The TCEQ received 52 water quality permit applications in the last month in Harris County, Texas’ most populous county, home to Houston and the heart of the nation’s energy sector. Most of those permits were for domestic wastewater and municipal utility districts, but several came from large refineries and chemical plants in the county’s major industrial sector.
For example, one application filed by Oxy Vinyls, “a facility which manufactures polyvinyl chloride and anhydrous potassium hydroxide,” sought permission to discharge up to 105 million gallons per day, including up to two million gallons of “treated process wastewaters from polyvinyl chloride production and vinyl chloride monomer (VCM) production.” (TCEQ does offer limited searches for the status of permits.)

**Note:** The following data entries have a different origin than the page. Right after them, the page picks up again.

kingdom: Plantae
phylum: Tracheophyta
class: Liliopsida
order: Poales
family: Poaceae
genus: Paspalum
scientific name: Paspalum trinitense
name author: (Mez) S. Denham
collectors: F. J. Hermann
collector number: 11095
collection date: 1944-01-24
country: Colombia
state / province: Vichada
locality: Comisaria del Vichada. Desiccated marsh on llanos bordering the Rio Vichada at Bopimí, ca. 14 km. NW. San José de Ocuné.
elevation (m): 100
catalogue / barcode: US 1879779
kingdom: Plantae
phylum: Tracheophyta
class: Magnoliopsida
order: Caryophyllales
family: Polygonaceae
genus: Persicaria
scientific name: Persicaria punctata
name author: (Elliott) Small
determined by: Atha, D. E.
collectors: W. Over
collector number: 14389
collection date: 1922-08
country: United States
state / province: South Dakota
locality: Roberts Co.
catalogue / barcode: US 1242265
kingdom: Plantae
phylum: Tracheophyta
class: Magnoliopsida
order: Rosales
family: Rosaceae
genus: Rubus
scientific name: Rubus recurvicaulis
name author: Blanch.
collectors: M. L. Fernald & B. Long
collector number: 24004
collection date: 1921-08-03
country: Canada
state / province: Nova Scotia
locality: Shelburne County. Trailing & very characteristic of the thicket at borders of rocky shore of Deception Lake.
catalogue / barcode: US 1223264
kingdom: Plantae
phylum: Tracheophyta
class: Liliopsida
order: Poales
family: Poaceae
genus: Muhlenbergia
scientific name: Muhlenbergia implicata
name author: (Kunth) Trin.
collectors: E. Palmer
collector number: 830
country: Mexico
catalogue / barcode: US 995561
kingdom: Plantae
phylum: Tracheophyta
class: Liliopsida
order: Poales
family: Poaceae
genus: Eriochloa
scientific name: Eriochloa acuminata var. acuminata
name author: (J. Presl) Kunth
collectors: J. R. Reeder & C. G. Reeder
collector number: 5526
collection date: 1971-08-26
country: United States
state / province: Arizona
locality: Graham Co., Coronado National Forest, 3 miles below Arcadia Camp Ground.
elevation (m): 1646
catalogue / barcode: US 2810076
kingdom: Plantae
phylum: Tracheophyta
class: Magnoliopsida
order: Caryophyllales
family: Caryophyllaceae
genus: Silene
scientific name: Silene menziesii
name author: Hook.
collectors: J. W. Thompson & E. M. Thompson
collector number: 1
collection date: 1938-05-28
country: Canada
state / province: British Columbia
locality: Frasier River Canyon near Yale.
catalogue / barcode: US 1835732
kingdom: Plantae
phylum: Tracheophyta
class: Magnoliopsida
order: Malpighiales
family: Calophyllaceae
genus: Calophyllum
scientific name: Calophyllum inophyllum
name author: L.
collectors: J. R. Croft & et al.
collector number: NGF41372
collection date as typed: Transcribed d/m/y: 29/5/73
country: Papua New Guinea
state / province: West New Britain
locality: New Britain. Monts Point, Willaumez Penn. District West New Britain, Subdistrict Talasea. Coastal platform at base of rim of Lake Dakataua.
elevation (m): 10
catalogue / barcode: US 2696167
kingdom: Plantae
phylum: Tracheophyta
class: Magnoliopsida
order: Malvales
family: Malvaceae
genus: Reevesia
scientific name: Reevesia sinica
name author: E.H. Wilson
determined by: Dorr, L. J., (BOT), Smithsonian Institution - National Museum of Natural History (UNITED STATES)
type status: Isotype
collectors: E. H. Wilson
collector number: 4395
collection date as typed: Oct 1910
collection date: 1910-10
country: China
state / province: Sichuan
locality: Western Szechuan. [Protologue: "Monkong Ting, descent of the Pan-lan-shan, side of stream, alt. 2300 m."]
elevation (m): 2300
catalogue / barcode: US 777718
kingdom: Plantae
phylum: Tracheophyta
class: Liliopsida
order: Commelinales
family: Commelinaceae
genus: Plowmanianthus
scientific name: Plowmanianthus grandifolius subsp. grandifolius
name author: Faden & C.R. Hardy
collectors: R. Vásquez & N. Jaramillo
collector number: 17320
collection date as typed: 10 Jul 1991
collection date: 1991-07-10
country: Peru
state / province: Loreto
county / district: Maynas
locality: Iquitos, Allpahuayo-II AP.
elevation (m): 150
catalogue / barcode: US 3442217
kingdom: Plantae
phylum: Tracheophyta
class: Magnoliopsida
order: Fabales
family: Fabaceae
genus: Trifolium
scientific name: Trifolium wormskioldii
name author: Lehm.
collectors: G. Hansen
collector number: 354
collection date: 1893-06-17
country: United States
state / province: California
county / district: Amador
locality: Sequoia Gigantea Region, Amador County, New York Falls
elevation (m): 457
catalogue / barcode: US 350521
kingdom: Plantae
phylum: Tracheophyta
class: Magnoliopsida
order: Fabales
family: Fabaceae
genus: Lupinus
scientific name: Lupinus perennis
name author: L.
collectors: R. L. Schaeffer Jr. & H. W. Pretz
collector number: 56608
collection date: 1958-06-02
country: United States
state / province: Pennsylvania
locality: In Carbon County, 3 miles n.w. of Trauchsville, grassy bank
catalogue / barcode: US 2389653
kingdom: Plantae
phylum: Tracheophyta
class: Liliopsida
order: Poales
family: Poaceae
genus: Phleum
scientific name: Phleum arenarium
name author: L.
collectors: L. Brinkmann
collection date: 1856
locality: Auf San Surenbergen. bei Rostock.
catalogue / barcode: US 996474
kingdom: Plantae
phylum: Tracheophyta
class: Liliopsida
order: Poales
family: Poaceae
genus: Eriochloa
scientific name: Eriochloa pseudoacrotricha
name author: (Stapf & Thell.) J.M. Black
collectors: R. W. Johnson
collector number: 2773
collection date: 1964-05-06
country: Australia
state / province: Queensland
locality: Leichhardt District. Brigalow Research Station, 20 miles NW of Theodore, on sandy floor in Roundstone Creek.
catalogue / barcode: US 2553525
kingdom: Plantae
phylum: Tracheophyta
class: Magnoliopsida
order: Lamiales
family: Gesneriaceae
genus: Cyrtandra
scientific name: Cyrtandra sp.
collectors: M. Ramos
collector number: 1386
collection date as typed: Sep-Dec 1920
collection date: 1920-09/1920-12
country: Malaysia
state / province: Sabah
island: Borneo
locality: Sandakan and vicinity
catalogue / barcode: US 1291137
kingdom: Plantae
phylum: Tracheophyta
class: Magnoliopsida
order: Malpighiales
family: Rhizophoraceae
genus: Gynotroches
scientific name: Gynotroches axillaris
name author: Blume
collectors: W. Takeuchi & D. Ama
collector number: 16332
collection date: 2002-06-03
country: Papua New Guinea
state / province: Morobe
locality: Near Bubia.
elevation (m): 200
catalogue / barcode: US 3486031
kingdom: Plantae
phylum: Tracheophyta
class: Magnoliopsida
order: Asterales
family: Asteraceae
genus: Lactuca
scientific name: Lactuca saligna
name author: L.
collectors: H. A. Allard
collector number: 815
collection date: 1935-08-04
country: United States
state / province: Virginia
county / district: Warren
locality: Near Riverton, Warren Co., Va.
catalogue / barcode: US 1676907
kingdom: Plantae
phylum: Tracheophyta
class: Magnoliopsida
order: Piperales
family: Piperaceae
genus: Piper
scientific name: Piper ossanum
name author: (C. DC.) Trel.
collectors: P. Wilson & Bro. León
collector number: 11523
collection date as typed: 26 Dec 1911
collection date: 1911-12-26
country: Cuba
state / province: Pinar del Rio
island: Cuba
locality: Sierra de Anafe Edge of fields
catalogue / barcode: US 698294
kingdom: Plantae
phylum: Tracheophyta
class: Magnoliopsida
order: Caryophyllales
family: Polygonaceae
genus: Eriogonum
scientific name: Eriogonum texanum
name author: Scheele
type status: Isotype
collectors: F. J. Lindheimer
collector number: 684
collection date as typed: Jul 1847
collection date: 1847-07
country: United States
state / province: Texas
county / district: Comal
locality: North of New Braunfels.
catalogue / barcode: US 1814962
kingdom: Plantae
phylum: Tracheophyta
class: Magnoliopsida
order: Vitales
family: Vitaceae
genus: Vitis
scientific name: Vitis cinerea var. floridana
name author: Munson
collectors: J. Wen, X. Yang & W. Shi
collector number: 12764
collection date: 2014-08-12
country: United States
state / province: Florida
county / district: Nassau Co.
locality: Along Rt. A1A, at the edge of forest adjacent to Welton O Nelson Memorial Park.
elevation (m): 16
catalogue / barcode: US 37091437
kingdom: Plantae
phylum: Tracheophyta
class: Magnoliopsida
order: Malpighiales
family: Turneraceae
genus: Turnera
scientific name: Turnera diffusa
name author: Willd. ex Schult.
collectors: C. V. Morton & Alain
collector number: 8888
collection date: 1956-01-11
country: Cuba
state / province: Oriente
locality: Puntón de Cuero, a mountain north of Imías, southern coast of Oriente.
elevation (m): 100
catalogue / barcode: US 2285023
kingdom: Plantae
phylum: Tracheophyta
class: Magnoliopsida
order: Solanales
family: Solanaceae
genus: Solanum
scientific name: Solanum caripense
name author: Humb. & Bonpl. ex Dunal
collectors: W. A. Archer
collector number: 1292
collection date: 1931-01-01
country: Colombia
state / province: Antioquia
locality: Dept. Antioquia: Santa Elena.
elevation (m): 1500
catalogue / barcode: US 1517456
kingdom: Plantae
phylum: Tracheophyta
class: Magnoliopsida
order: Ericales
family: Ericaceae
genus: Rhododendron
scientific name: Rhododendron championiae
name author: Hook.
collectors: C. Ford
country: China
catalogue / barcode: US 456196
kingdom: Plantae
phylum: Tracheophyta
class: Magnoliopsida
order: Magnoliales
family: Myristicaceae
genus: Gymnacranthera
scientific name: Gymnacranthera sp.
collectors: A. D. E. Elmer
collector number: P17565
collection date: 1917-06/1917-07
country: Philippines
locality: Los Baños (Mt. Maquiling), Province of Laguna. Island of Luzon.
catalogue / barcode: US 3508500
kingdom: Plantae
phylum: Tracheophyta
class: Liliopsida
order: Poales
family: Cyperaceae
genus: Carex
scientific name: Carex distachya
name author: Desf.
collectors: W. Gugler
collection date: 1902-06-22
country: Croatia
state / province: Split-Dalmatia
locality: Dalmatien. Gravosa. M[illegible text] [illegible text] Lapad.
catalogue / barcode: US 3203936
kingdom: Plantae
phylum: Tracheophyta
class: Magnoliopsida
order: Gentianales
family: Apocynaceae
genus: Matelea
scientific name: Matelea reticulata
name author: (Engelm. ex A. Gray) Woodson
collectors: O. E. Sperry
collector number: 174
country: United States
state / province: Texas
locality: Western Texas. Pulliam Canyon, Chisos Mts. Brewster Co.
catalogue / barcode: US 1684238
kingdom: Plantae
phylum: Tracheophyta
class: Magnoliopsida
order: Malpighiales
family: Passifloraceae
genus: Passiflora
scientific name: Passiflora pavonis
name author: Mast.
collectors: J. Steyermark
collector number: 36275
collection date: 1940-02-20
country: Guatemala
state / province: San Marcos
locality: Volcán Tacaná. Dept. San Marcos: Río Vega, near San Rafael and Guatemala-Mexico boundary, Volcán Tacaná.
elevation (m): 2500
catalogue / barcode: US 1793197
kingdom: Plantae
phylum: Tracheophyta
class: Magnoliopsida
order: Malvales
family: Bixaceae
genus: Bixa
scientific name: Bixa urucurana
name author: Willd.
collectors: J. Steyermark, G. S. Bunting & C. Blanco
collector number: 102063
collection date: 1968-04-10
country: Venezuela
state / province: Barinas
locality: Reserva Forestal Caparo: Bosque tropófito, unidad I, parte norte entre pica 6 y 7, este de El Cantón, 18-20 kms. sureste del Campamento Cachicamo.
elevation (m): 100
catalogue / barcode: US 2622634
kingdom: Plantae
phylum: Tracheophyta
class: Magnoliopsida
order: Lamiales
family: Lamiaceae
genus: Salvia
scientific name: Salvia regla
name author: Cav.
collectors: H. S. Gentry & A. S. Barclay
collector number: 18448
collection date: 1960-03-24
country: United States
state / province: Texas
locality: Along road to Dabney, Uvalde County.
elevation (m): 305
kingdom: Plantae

That waste will flow through Patrick Bayou to the Houston Ship channel, Galveston Bay and then the sea. (Patrick Bayou is already so polluted that it’s listed by the EPA as a federal Superfund site).
Of the 20 top polluting facilities in Texas identified by Environment Texas, 15 are on waterways of the coastal region, a vast expanse of former wetlands draining quickly to the Gulf of Mexico, including 13 petroleum refineries or chemical plants. The other five are poultry-processing facilities.
The top polluter in Texas is a chicken slaughter, production and frying plant in the small town of Mt. Pleasant, operated by Pilgrim’s Pride Corp, whose late founder built his French chateau on 43 acres in East Texas.
Pilgrim’s Pride is one of the top U.S. processed chicken suppliers, producing seven brands of fried and prepared chicken items, including for meals at public schools, from several U.S. facilities. Environment Texas found that in 2020 it released 2.7 million pounds of nitrate compounds into nearby Tankersley Creek, which flows to Lake O’ the Pines.
Two Valero refineries near the Galveston Bay, in Houston’s Manchester neighborhood, and another in Texas City, were the second and third top polluters in Texas, collectively accounting for 3.2 million pounds of water pollution that year, including 685,000 pounds of hydrogen cyanide, 1.4 million pounds of acrylonitrile and 22,000 pounds of 1,2,4-trimethylbenzene, according to the EPA.
Nearby in the city of Freeport, Dow Chemical Co. released 31 different chemicals into the tidal portion of the Brazos River, including 1,229 pounds of ethylene oxide and 23 pounds of hexachlorobenzene, according to the EPA.
Dow, Valero, Pilgrim’s Pride and Oxy Vinyls did not immediately respond to requests for comment sent Tuesday.
The report drew data from the EPA’s online Toxic Release Inventory, but cautioned that all the data was self-reported by industries. The polluters themselves are responsible for alerting authorities when they have committed an infraction.
In addition, many facilities release chemical waste into sewers, which isn’t included in reporting.
“As a result, the data included in this report should be understood to reveal only a fraction of what is likely a much larger and more pervasive problem of toxic discharges to waterways,” said the report, which was produced in conjunction with the U.S. PIRG Education Fund and the Frontier Group.
The report recommended a nationwide systemic reduction in the use of toxic chemicals and updates of federal pollution standards to eliminate industrial dumping in waterways.
Correction: An earlier version of this article incorrectly stated that Dow Chemical Co. released 27,000 pounds of benzene into the tidal portion of the Brazos River. The benzene was released into the air.